--- Extract provided ---
Strategies for constructing Latin names[edit]

Little is known about how Romans adapted foreign place names to Latin form, but there is evidence of the practices of Bible translators. They reworked some names into Latin or Greek shapes; in one version, Yerushalem (tentative reconstruction of a more ancient Hebrew version of the name) becomes Hierosolyma, doubtless influenced by Greek ἱερος (hieros), "holy". Others were adopted directly, often treating the new place names as indeclinable nouns; here Yerushalem is brought over as Jerusalem, with the Latin J being pronounced as an English Y sound and the /sh/ being transliterated to the closest Latin sound, /s/.

Similar strategies are used for places beyond those known to the Roman Empire:

  • A classical ending such as -um or -a is added or substituted on the end of the source word. Hence Baltimorum for "Baltimore," Albania for "Albany."
  • The word may already be in Latin or Greek form: Indianapolis, Cincinnati, Atlanta.
  • Calques are resorted to if the New World name is based on an Old World name; the various Parises in the United States are likely to become Lutetia, and Novum Eboracum or Neo-Eboracum represents New York, because Eboracum is the city of York in England.
  • The words are adjusted to fit Latin declensions: Kansas appears as either Cansas, Cansatis or Cansa, Cansae; Chicago, Ohio, and Idaho become consonant stems, with genitives Chicagonis, Ohionis, Idahonis, &c., by analogy with many Latin nouns whose nominative form ends in o.

--- Set of tasks ---
(a) Render the sentence "Little is known about how Romans adapted foreign place names to Latin form, but there is evidence of the practices of Bible translators." from the passage on Latin place names into Spanish.
(b) Reproduce word for word the portion of the passage on Latin place names between "Strategies for constructing" and "Latin sound, /s/.", inclusive.
Rely solely on the passage on Latin place names and consult no other source.

Stored records

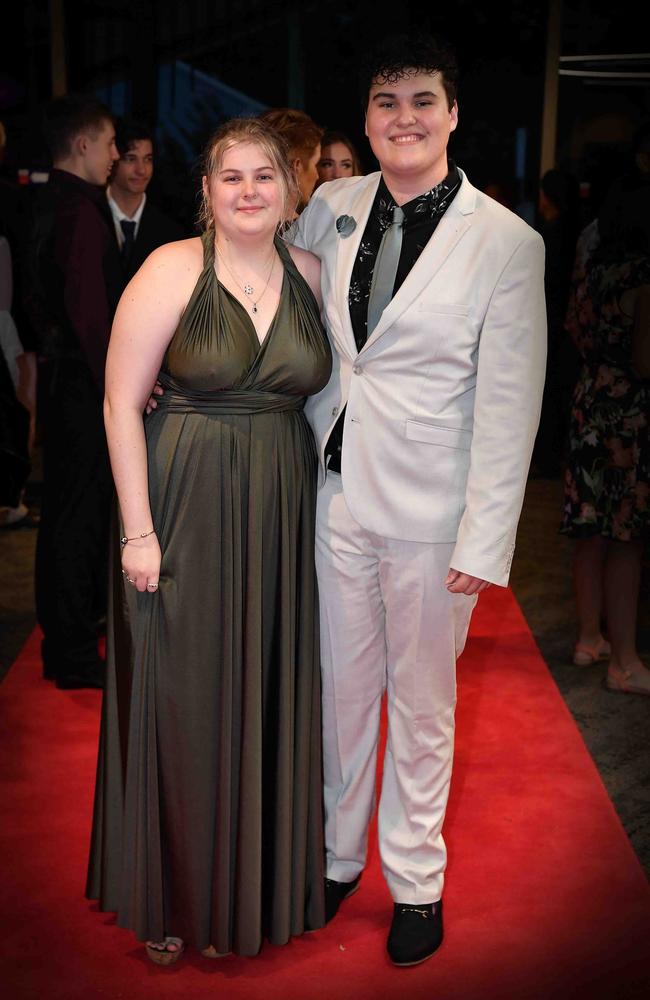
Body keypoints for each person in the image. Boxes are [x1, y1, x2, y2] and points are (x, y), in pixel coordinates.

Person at [292, 33, 547, 966]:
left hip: (435, 514)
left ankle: (416, 881)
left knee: (424, 704)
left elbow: (511, 405)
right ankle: (335, 853)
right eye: (386, 101)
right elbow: (269, 294)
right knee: (343, 690)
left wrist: (485, 540)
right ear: (365, 117)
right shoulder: (330, 205)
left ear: (452, 114)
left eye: (421, 101)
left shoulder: (507, 243)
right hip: (334, 492)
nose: (403, 118)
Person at [86, 117, 332, 963]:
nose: (250, 191)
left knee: (264, 691)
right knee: (183, 700)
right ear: (206, 190)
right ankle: (175, 900)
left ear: (289, 187)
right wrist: (138, 533)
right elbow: (121, 403)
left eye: (266, 175)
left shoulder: (311, 272)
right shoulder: (169, 270)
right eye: (232, 177)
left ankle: (250, 896)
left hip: (283, 513)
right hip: (183, 506)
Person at [26, 95, 121, 689]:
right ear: (83, 144)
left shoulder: (49, 201)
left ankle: (66, 644)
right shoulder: (80, 211)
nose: (117, 155)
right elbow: (90, 316)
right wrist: (122, 387)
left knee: (63, 516)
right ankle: (75, 651)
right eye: (111, 143)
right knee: (79, 519)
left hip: (64, 380)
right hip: (83, 387)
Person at [561, 186, 650, 695]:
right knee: (626, 539)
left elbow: (574, 329)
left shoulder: (593, 275)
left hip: (588, 402)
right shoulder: (642, 278)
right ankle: (625, 661)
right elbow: (644, 360)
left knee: (589, 530)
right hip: (627, 416)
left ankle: (588, 638)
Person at [107, 119, 184, 283]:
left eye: (147, 159)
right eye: (130, 159)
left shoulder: (170, 232)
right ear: (113, 159)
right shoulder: (90, 215)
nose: (141, 170)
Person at [257, 107, 323, 216]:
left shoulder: (236, 224)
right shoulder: (311, 231)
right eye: (315, 164)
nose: (317, 176)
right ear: (296, 167)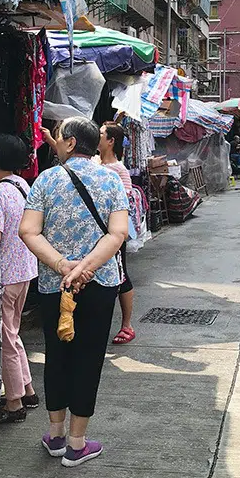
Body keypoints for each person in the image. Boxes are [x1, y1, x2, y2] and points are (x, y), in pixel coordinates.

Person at [19, 116, 129, 468]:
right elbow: (117, 234)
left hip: (56, 283)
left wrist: (64, 266)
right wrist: (87, 267)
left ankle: (55, 435)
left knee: (58, 354)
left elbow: (28, 231)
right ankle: (77, 443)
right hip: (100, 283)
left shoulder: (45, 180)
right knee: (89, 357)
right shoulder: (111, 180)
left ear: (67, 142)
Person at [0, 135, 39, 425]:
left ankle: (13, 403)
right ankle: (27, 390)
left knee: (5, 339)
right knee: (13, 334)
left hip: (5, 275)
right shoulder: (22, 185)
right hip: (25, 270)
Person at [98, 121, 136, 345]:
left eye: (101, 134)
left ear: (111, 141)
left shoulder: (119, 170)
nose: (98, 136)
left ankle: (127, 325)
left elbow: (126, 202)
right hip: (96, 233)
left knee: (121, 276)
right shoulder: (94, 163)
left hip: (113, 233)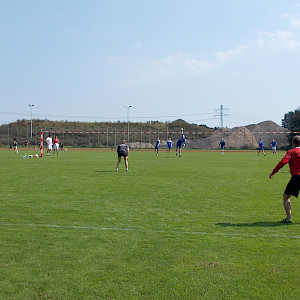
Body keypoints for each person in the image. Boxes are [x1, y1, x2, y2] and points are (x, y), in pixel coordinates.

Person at [269, 135, 300, 224]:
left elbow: (283, 162)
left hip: (296, 177)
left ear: (293, 143)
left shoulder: (291, 151)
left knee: (286, 196)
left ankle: (289, 218)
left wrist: (273, 172)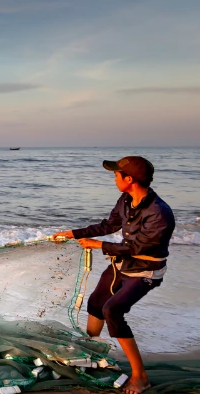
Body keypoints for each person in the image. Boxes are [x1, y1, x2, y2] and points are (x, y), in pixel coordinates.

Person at [53, 156, 175, 394]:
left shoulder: (159, 213)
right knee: (96, 303)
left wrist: (97, 246)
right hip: (122, 263)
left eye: (116, 174)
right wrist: (73, 233)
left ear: (129, 179)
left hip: (145, 271)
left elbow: (138, 248)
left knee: (113, 310)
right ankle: (90, 352)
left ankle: (140, 377)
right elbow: (109, 226)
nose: (114, 178)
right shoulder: (126, 199)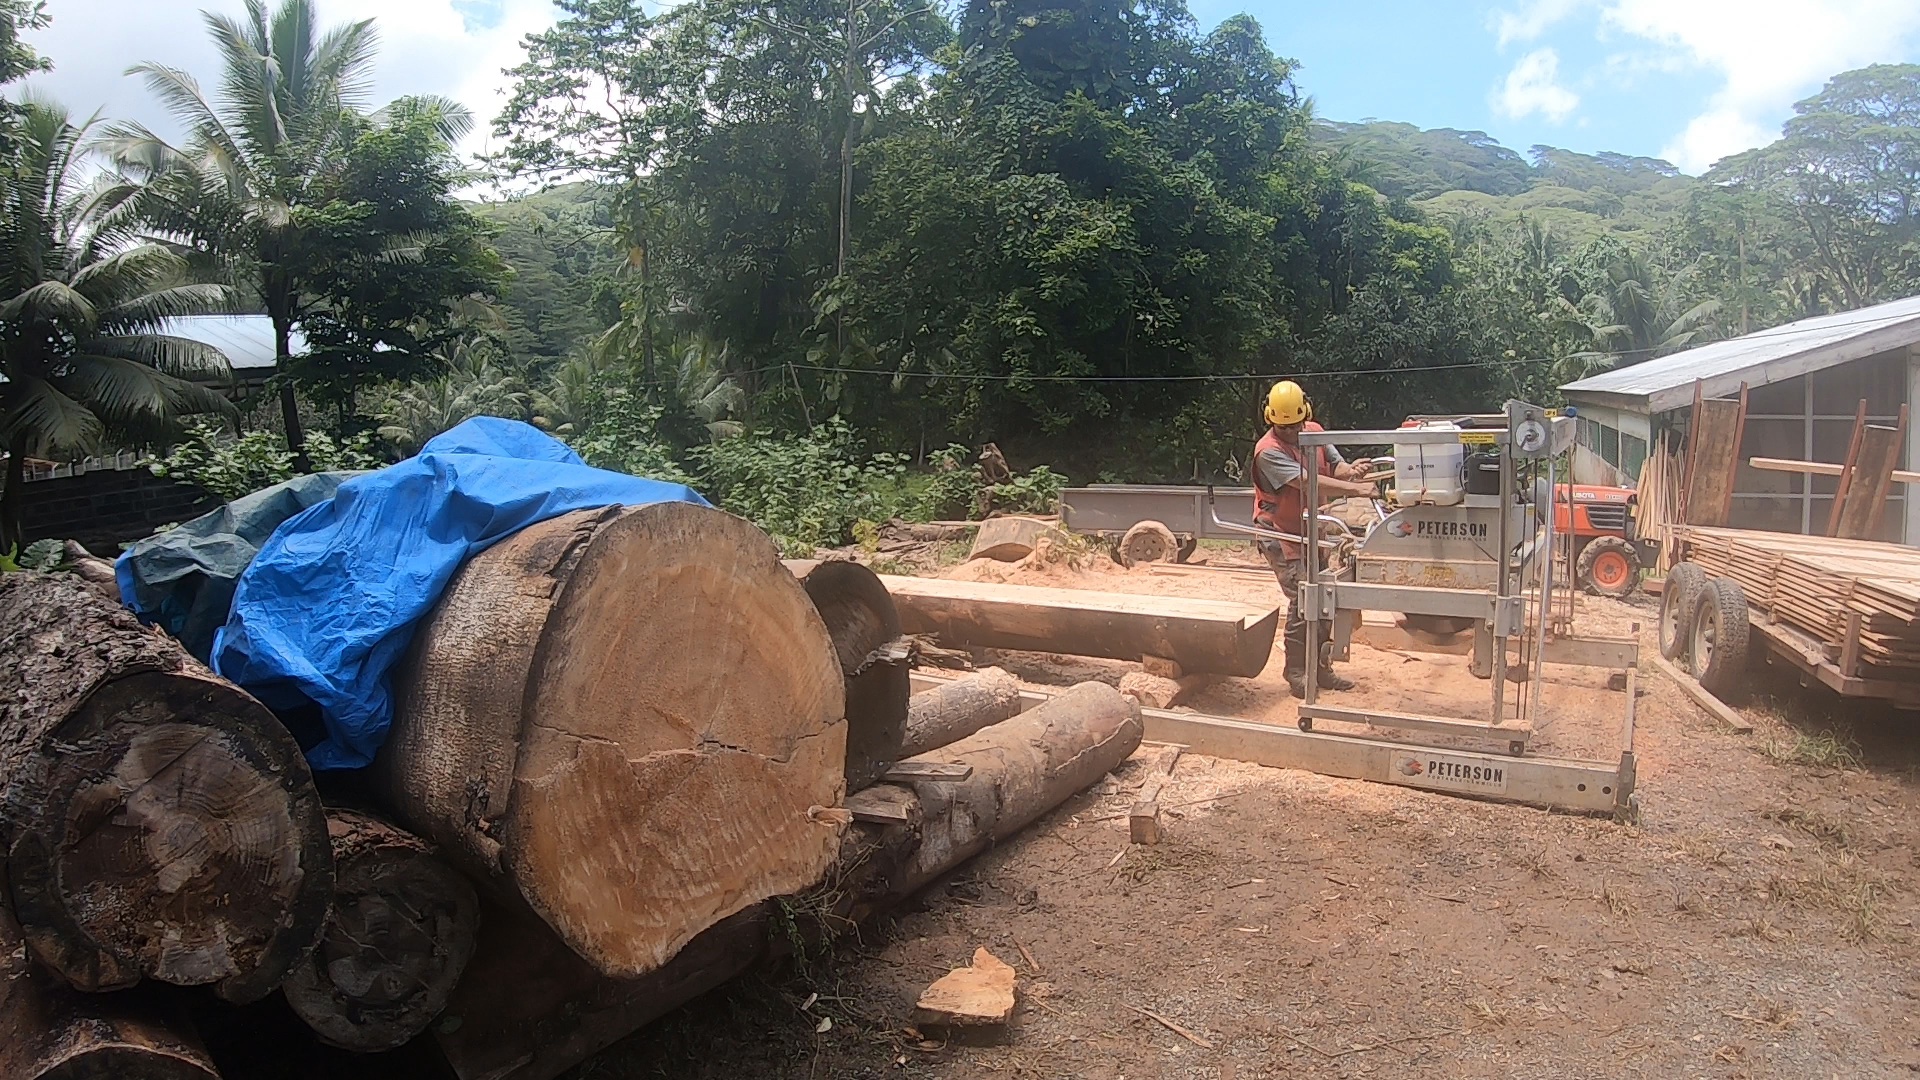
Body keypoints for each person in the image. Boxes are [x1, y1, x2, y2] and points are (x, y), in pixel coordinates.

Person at [1249, 381, 1377, 697]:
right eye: (1284, 427)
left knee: (1323, 599)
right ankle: (1296, 672)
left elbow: (1336, 467)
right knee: (1303, 600)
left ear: (1305, 415)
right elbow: (1307, 482)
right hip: (1280, 534)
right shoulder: (1268, 452)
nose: (1292, 432)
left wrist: (1353, 472)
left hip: (1311, 532)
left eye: (1295, 426)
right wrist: (1356, 490)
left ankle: (1320, 670)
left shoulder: (1315, 432)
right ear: (1271, 420)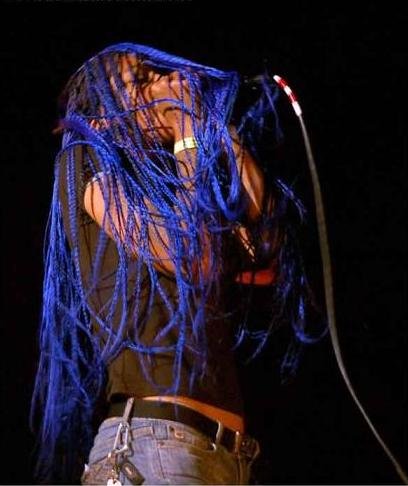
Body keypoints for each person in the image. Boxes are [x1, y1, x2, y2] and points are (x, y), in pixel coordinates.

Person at [31, 42, 318, 485]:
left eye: (159, 75)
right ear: (102, 113)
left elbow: (263, 251)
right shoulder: (83, 157)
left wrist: (214, 128)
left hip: (228, 455)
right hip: (155, 445)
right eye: (140, 81)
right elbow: (191, 257)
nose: (165, 84)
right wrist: (187, 134)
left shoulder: (179, 189)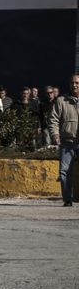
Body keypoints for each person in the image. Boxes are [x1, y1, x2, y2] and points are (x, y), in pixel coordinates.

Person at [49, 75, 79, 206]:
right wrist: (55, 135)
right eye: (72, 83)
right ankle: (67, 199)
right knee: (64, 172)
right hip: (67, 142)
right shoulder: (61, 101)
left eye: (77, 83)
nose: (75, 85)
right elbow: (53, 119)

--- Answers given ---
(a) Se sabe poco sobre cómo los romanos adaptaban los nombres de lugares extranjeros a la forma latina, pero hay pruebas de las prácticas de los traductores de la Biblia.

(b)
Strategies for constructing Latin names[edit]

Little is known about how Romans adapted foreign place names to Latin form, but there is evidence of the practices of Bible translators. They reworked some names into Latin or Greek shapes; in one version, Yerushalem (tentative reconstruction of a more ancient Hebrew version of the name) becomes Hierosolyma, doubtless influenced by Greek ἱερος (hieros), "holy". Others were adopted directly, often treating the new place names as indeclinable nouns; here Yerushalem is brought over as Jerusalem, with the Latin J being pronounced as an English Y sound and the /sh/ being transliterated to the closest Latin sound, /s/.